EXERCISE DIRECTIONS
Reproduce each line of the following material exactly, omitting the images.

== DATA EXTRACTS

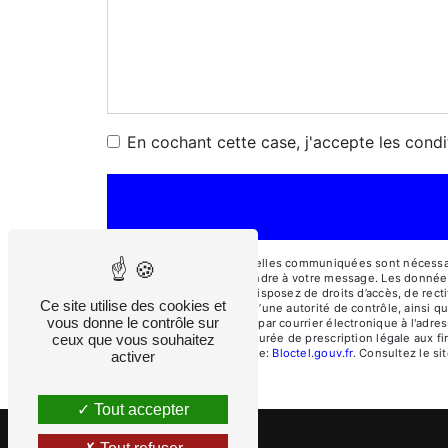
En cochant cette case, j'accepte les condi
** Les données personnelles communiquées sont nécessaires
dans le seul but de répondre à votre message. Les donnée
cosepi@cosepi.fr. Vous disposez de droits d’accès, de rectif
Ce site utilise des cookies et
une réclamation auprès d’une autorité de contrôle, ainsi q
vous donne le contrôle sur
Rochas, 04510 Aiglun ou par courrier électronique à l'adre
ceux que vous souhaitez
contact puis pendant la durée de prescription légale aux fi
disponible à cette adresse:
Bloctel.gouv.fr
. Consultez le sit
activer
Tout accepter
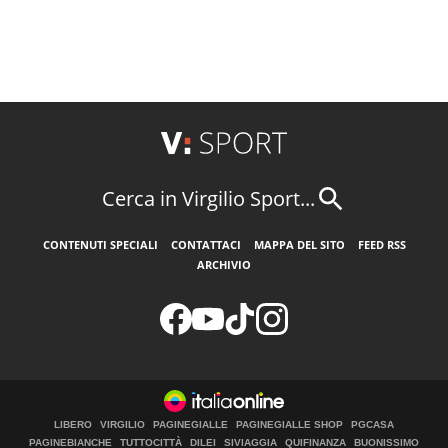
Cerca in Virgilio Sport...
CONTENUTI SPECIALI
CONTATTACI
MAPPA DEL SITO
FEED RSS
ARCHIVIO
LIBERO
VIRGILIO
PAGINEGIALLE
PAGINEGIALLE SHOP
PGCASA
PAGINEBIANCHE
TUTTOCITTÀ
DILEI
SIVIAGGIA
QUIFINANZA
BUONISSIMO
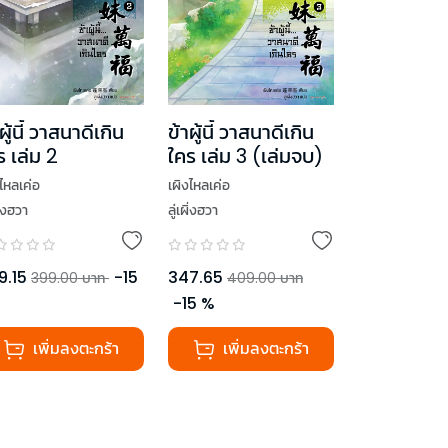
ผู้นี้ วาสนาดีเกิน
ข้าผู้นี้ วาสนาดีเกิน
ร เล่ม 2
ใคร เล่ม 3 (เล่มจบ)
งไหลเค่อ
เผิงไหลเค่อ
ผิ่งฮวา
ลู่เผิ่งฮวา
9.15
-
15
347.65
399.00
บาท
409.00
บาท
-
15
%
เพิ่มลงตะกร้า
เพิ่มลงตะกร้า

====

TASK SOLUTION
En cochant cette case, j'accepte les condi
** Les données personnelles communiquées sont nécessaires
dans le seul but de répondre à votre message. Les donnée
cosepi@cosepi.fr. Vous disposez de droits d’accès, de rectif
Ce site utilise des cookies et
une réclamation auprès d’une autorité de contrôle, ainsi q
vous donne le contrôle sur
Rochas, 04510 Aiglun ou par courrier électronique à l'adre
ceux que vous souhaitez
contact puis pendant la durée de prescription légale aux fi
disponible à cette adresse:
Bloctel.gouv.fr
. Consultez le sit
activer
Tout accepter
Cerca in Virgilio Sport...
CONTENUTI SPECIALI
CONTATTACI
MAPPA DEL SITO
FEED RSS
ARCHIVIO
LIBERO
VIRGILIO
PAGINEGIALLE
PAGINEGIALLE SHOP
PGCASA
PAGINEBIANCHE
TUTTOCITTÀ
DILEI
SIVIAGGIA
QUIFINANZA
BUONISSIMO
ผู้นี้ วาสนาดีเกิน
ข้าผู้นี้ วาสนาดีเกิน
ร เล่ม 2
ใคร เล่ม 3 (เล่มจบ)
งไหลเค่อ
เผิงไหลเค่อ
ผิ่งฮวา
ลู่เผิ่งฮวา
9.15
-
15
347.65
399.00
บาท
409.00
บาท
-
15
%
เพิ่มลงตะกร้า
เพิ่มลงตะกร้า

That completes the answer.